The issue in this zoning case is whether a five-day-a-week school run by a fundamentalist church is a facility “usually connected with a church.” We hold that it is.
In June of 1971 the Reverend Roy Forrest founded the New Testament Baptist Church in Concord, eventually locating it at 4 Union Street. In 1976 a building at 8 Union Street, separated from the church by one nonowned property, was purchased. The members of the church consider themselves “born-again Christians” and constitute one of about 3,000 congregations of Independent Baptist churches across the nation. The tenets of faith and beliefs of the members of the New Testament Baptist Church require as a convictional matter that their children receive a Bible-oriented education every day of the week, not just on Sunday morning. Accordingly in 1976 the Heritage Christian School, as part of the ministry of the church, adopted the Accelerated Christian Education curriculum and provided education in lieu of public school for grades kindergarten through twelve.
Upon the suggestion of city officials, Reverend Forrest on August 3, 1976, filed an application for a special exception with the Zoning Board of Adjustment for the city of Concord, to operate a “private school.” The application indicated that the purpose of the request was that “the church is extending its teaching ministry ... from only on Sunday to . . . during the entire week.” The board heard and denied the application on August 11. A rehearing was denied, but the school opened on September 5 without city approval. State authorization as a private school had been obtained, *58 and State agencies had certified compliance with fire and health laws.

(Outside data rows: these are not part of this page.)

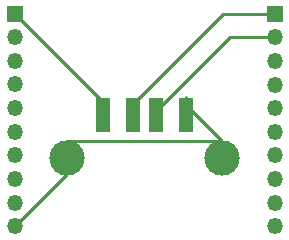
<source format=gbr>
%TF.GenerationSoftware,KiCad,Pcbnew,7.0.7*%
%TF.CreationDate,2023-10-04T23:50:57-06:00*%
%TF.ProjectId,USB_Module,5553425f-4d6f-4647-956c-652e6b696361,rev?*%
%TF.SameCoordinates,Original*%
%TF.FileFunction,Copper,L1,Top*%
%TF.FilePolarity,Positive*%
%FSLAX46Y46*%
G04 Gerber Fmt 4.6, Leading zero omitted, Abs format (unit mm)*
G04 Created by KiCad (PCBNEW 7.0.7) date 2023-10-04 23:50:57*
%MOMM*%
%LPD*%
G01*
G04 APERTURE LIST*
%TA.AperFunction,SMDPad,CuDef*%
%ADD10R,1.250000X3.000000*%
%TD*%
%TA.AperFunction,ComponentPad*%
%ADD11C,3.000000*%
%TD*%
%TA.AperFunction,ComponentPad*%
%ADD12R,1.350000X1.350000*%
%TD*%
%TA.AperFunction,ComponentPad*%
%ADD13O,1.350000X1.350000*%
%TD*%
%TA.AperFunction,Conductor*%
%ADD14C,0.250000*%
%TD*%
G04 APERTURE END LIST*
D10*
%TO.P,J1,1,VBUS*%
%TO.N,Net-(J1-VBUS)*%
X140822800Y-96236000D03*
%TO.P,J1,2,D-*%
%TO.N,Net-(J1-D-)*%
X143322800Y-96236000D03*
%TO.P,J1,3,D+*%
%TO.N,Net-(J1-D+)*%
X145322800Y-96236000D03*
%TO.P,J1,4,GND*%
%TO.N,Net-(J1-GND)*%
X147822800Y-96236000D03*
D11*
%TO.P,J1,5,Shield*%
X137752800Y-99916000D03*
X150892800Y-99916000D03*
%TD*%
D12*
%TO.P,J2,1,Pin_1*%
%TO.N,Net-(J1-VBUS)*%
X133333600Y-87690200D03*
D13*
%TO.P,J2,2,Pin_2*%
%TO.N,unconnected-(J2-Pin_2-Pad2)*%
X133333600Y-89690200D03*
%TO.P,J2,3,Pin_3*%
%TO.N,unconnected-(J2-Pin_3-Pad3)*%
X133333600Y-91690200D03*
%TO.P,J2,4,Pin_4*%
%TO.N,unconnected-(J2-Pin_4-Pad4)*%
X133333600Y-93690200D03*
%TO.P,J2,5,Pin_5*%
%TO.N,unconnected-(J2-Pin_5-Pad5)*%
X133333600Y-95690200D03*
%TO.P,J2,6,Pin_6*%
%TO.N,unconnected-(J2-Pin_6-Pad6)*%
X133333600Y-97690200D03*
%TO.P,J2,7,Pin_7*%
%TO.N,unconnected-(J2-Pin_7-Pad7)*%
X133333600Y-99690200D03*
%TO.P,J2,8,Pin_8*%
%TO.N,unconnected-(J2-Pin_8-Pad8)*%
X133333600Y-101690200D03*
%TO.P,J2,9,Pin_9*%
%TO.N,unconnected-(J2-Pin_9-Pad9)*%
X133333600Y-103690200D03*
%TO.P,J2,10,Pin_10*%
%TO.N,Net-(J1-GND)*%
X133333600Y-105690200D03*
%TD*%
D12*
%TO.P,J3,1,Pin_1*%
%TO.N,Net-(J1-D-)*%
X155321000Y-87700600D03*
D13*
%TO.P,J3,2,Pin_2*%
%TO.N,Net-(J1-D+)*%
X155321000Y-89700600D03*
%TO.P,J3,3,Pin_3*%
%TO.N,unconnected-(J3-Pin_3-Pad3)*%
X155321000Y-91700600D03*
%TO.P,J3,4,Pin_4*%
%TO.N,unconnected-(J3-Pin_4-Pad4)*%
X155321000Y-93700600D03*
%TO.P,J3,5,Pin_5*%
%TO.N,unconnected-(J3-Pin_5-Pad5)*%
X155321000Y-95700600D03*
%TO.P,J3,6,Pin_6*%
%TO.N,unconnected-(J3-Pin_6-Pad6)*%
X155321000Y-97700600D03*
%TO.P,J3,7,Pin_7*%
%TO.N,unconnected-(J3-Pin_7-Pad7)*%
X155321000Y-99700600D03*
%TO.P,J3,8,Pin_8*%
%TO.N,unconnected-(J3-Pin_8-Pad8)*%
X155321000Y-101700600D03*
%TO.P,J3,9,Pin_9*%
%TO.N,unconnected-(J3-Pin_9-Pad9)*%
X155321000Y-103700600D03*
%TO.P,J3,10,Pin_10*%
%TO.N,unconnected-(J3-Pin_10-Pad10)*%
X155321000Y-105700600D03*
%TD*%
D14*
%TO.N,Net-(J1-VBUS)*%
X133333600Y-87690200D02*
X133724800Y-87690200D01*
X133333600Y-87690200D02*
X140822800Y-95179400D01*
%TO.N,Net-(J1-D-)*%
X155321000Y-87700600D02*
X150983200Y-87700600D01*
X143322800Y-95361000D02*
X143322800Y-96236000D01*
X150983200Y-87700600D02*
X143322800Y-95361000D01*
%TO.N,Net-(J1-D+)*%
X155321000Y-89700600D02*
X151583200Y-89700600D01*
X151583200Y-89700600D02*
X145322800Y-95961000D01*
X145322800Y-95961000D02*
X145322800Y-96236000D01*
%TO.N,Net-(J1-GND)*%
X133333600Y-105690200D02*
X137752800Y-101271000D01*
X150892800Y-98468200D02*
X147822800Y-95398200D01*
X137752800Y-101271000D02*
X137752800Y-98468200D01*
X147822800Y-95398200D02*
X147822800Y-94788200D01*
X137752800Y-98468200D02*
X150892800Y-98468200D01*
%TD*%
M02*

</source>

The congregation believed that as a matter of conviction, not just convenience, the school must open despite lack of approval from all civil authorities.
See Wisconsin v. Yoder,
Prior to the hearing before the master, the church amended its pleadings to allege that no special exception under the Concord zoning ordinance for a private school was in fact needed because the school was a permitted use under the ordinance allowing “facilities usually connected with a church.” Despite numerous other arguments by the parties, if the ordinance allows such a facility, then the school may operate without city approval. Whether the school thus qualifies is a question of law upon which this court is “not bound by the conclusions of the zoning board” or master. ESA 31:78.
See Becker v. Town of Hampton Falls,
The term “connected” in the Concord ordinance should not be read to require physical propinquity but rather to prescribe close association with the primary permitted use. Webster’s New International Dictionary (3d ed. 1961). That is the test in the analogous area of accessory uses.
Becker v. Town of Hampton Falls,
A test for balancing the respective interests of the parties in determining a reasonable construction of the phrase at issue was developed in the area of tax exemptions for various structures of educational or religious entities. This court has said that “there is a strong presumption in favor of the judgment of an educational institution’s officers as to what uses of land or buildings are necessary to promote the institution’s purposes.”
St. Paul’s School v. Concord,
Applying this analysis to the case at hand, we first note that the parents and members of the congregation believe as a matter of religious conviction that their children should not be taught secular humanism in the public schools but receive a Christian education. As in
Yoder,
“they object to [public] education generally, because the values [it] teaches are in marked variance with [their] values and . . . way of life.”
Wisconsin v. Yoder,
Historically, “[i]n New England some of the schools were private, some public, and some partly public and partly private.” O. Chitwood, A History of Colonial America 457 (3d ed. 1961). The school house was “generally near the church and was regarded as a sort of annex to it. Religion had a large place in the Puritan school.” Id. Even public schools in the colonies were “closely associated with the established church.” Id. at 458. Public compulsory educa *60 tion as it is known today was a rarity in the early years of this republic. Rothbard, Historical Origins, in W. Rickenbacker, The Twelve-Year Sentence, Radical Views of Compulsory Schooling 12-16 (1974). For instance, the Quakers in Pennsylvania believed the schools to be an important extension of the church, and by the end of the eighteenth century sixty or seventy schools had been so established. O. Chitwood, supra at 460. Probably the oldest corporation in Pennsylvania is the present private William Penn Charter School, chartered by Penn as a Quaker school in 1689. J. Gummere, Old Penn Charter 1 (1973).
Thus a school may be considered as an integral and inseparable part of a church. 2 R. Anderson, American Law of Zoning 2d § 12.25, at 459-60 (1976);
see Westbury Hebrew Congregation, Inc. v. Downer,
Exception sustained; injunction dissolved.